Setelah menyapu bersih dua pertandingan perjalanan darat Pantai Barat, No. 3 Michigan kembali ke rumah untuk menghadapi Indiana di Ann Arbor pada hari Selasa dengan peningkatan konsistensi dalam pikirannya.
Wolverines (16 – 1, 6 – 1 Sepuluh Besar) membuntuti tuan rumah Oregon pada babak pertama pada hari Sabtu sebelum mengatasi kelesuan mereka untuk mengamankan kemenangan 81 – 71
Sementara Elliot Cadeau mengumpulkan 17 poin melalui 5 -dari- 8 tembakannya untuk memimpin Michigan mencetak gol untuk kedua kalinya dalam tiga video game terakhir, Nimari Burnett tertinggal dengan 15 poin, termasuk 10 poin sebelum jeda.
Pelatih Michigan Dusty May memuji permainan lantai Burnett secara keseluruhan– ia menambahkan tiga rebound, tiga aid, dua swipe dan satu blok– dan pendekatan sebagai katalis.
“Saya pikir di babak pertama, dialah yang benar-benar mampu memikul beban lebih dari yang seharusnya. Saya pikir dia siap. Saya pikir dia sudah dewasa,” kata May. “Dia melakukan pukulan besar, dan di babak kedua, kami berbicara tentang grup itu, tapi saya pikir dia mengemudi dan memulai beberapa tendangan mengemudi, dan itu menjadi menular, dibandingkan mencoba mengemudi dan mencetak gol pada dua atau tiga orang, yang banyak kami lakukan di babak pertama.”
Setelah berjuang keras di awal Januari, hanya mencatat waktu 14 menit dan mencetak 0-dari- 4 dalam kemenangan melawan The golden state Selatan, Burnett memasuki hari Selasa dengan permainan mencetak dua figure dalam tiga dari empat pertandingan terakhirnya.
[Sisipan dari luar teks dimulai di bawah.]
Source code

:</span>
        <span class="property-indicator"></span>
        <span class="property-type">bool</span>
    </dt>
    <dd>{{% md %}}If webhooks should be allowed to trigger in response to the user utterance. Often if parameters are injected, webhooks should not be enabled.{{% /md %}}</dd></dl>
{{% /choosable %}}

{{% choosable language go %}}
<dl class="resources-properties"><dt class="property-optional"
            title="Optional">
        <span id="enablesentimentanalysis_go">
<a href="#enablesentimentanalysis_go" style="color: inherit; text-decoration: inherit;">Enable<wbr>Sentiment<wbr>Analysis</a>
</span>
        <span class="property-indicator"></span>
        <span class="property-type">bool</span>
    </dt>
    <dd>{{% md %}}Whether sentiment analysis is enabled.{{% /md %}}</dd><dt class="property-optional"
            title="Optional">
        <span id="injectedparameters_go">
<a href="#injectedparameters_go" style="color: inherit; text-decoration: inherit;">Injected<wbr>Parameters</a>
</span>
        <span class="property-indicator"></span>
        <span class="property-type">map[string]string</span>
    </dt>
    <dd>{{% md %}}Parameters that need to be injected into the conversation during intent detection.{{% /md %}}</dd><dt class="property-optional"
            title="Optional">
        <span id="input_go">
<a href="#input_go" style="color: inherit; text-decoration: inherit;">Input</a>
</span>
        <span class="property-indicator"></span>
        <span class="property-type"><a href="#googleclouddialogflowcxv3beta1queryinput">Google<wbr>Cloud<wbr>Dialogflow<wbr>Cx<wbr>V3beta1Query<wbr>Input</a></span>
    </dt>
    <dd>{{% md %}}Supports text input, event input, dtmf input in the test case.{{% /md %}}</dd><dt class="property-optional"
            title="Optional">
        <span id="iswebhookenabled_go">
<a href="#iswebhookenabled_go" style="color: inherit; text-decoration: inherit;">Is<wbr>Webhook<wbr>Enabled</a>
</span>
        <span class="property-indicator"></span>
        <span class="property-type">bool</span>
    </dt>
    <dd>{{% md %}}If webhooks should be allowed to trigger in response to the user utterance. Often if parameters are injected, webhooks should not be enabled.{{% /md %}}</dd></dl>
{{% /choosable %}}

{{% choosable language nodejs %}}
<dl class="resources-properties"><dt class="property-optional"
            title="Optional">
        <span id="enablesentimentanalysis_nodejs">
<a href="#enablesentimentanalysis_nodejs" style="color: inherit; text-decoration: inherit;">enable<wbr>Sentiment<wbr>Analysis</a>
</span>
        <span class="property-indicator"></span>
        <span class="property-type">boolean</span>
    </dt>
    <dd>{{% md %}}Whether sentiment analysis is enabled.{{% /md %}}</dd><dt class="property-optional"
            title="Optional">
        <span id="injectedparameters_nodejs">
Aday Mara, yang mencetak 12 poin di Oregon, juga sama stabilnya dalam rentang waktu yang sama. Mara telah menyumbang setidaknya tiga blok dalam tiga dari empat pertandingan terakhir.
Indiana bertujuan untuk menghentikan kekalahan beruntun dalam tiga pertandingan konferensi. Hoosiers (12 – 6, 3 – 4 baru saja bangkit dari kekalahan kandang 74 – 57 hari Sabtu dari Iowa, ketika hanya dua pemain yang mencetak dua figure saat tim menembakkan 38, 5 %.
Itu termasuk upaya 6 -untuk- 24 dari jarak jauh.
Pelatih Hoosiers Darian DeVries menemukan serangan menjadi stagnan, masalah yang harus diatasi tim dengan pertandingan melawan Michigan dan peringkat kelima Purdue di minggu depan.
“Untuk 15 pertandingan pertama tahun ini, serangan kami adalah pergerakan, pemotongan,” kata DeVries. “Kami bermain dan bermain dengan cara yang kami anggap paling sukses. Saya merasa dalam dua atau tiga pertandingan terakhir kami telah lolos dari tindakan itu.”
Tayton Conerway (16 poin) dan Sam Alexis (13 digabungkan untuk menghasilkan 13 dari 19 upayanya pada hari Sabtu sementara anggota tim lainnya menghasilkan tujuh poin.
Alexis menegaskan Hoosiers tidak panik.
“Ini masih pagi,” katanya. “Kami masih punya, apa, 13 pertandingan tersisa? Saya rasa kami akan bangkit kembali. Jadi kami akan tampil bagus.”
Indiana mengharapkan hasil yang lebih konsisten dari pencetak gol terbanyak Lamar Wilkerson (19, 6 poin per video game) dan Tucker DeVries (14, 2, yang menggabungkan hanya 16 poin versus Iowa.
Tucker DeVries hanya memiliki dua permainan dengan skor dua figure dalam tujuh kontes konferensi.
“Dia tentu saja berada dalam salah satu kemerosotan yang dialami semua orang pada suatu waktu,” kata Darian DeVries, “tapi baginya, ini sudah lama terjadi di sini selama beberapa waktu. Dia tentu saja telah bekerja keras dalam latihan kami dan hal-hal lainnya. Dia berhasil melakukannya. Itu hanya salah satu dari hal-hal tersebut.”
Michigan memenangkan satu-satunya pertemuan musim lalu, 70 – 67 di Bloomington, Ind.